Document segment section start

Aviation officials were investigating yesterday how a commercial jet skidded off a runway on a Thai tourist island and ploughed into an old control tower, killing its pilot and injuring dozens.
The captain of Bangkok Airways flight PG 266 died after landing the 70-seater ATR-72 on Ko Samui in the Gulf of Thailand during rainy weather on Tuesday afternoon.
The government said 42 people were injured in the crash, while Bangkok Airways said four passengers — one Italian, two British and one Swiss — were seriously hurt along with the co-pilot.
Most of the injured were European tourists aboard the flight from the southwestern town of Krabi, also a popular holiday destination.
Normal flight operations resumed at the Bangkok Airways-owned Samui airport at 1:30pm yesterday after state investigators said they had recovered the damaged plane’s black box flight data recorder.
Airport workers siphoned fuel from the wreckage of the plane before removing it to allow flights to reopen.
Officials from the airline and the aircraft manufacturer were both flying out to inspect the site.

Document segment section end

In the report on the Ko Samui runway crash, what time did normal flight operations resume at Samui airport?

Extracted entries section start

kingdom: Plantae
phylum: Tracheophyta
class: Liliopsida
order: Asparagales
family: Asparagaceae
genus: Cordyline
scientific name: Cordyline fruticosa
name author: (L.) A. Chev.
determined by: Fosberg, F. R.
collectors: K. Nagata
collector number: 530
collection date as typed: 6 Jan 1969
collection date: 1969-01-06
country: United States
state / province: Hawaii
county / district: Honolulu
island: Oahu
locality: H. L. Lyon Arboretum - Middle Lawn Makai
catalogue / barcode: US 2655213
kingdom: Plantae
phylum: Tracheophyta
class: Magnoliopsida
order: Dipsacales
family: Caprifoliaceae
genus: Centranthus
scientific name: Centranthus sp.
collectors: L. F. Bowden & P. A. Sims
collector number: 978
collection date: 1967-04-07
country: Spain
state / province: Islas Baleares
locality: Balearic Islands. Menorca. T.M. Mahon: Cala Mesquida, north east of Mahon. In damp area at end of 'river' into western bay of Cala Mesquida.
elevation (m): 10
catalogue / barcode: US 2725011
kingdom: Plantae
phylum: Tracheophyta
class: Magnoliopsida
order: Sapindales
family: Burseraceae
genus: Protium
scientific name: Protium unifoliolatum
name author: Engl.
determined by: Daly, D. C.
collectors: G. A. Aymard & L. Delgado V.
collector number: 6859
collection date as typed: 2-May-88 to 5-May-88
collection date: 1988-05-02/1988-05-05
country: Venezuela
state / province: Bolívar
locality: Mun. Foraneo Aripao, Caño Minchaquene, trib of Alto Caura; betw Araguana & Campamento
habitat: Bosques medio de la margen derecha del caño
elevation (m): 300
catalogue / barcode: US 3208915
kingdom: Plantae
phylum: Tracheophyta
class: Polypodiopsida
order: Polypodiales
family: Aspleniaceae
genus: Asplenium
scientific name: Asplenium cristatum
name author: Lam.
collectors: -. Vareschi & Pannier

Extracted entries section end

Finished task: 1:30pm yesterday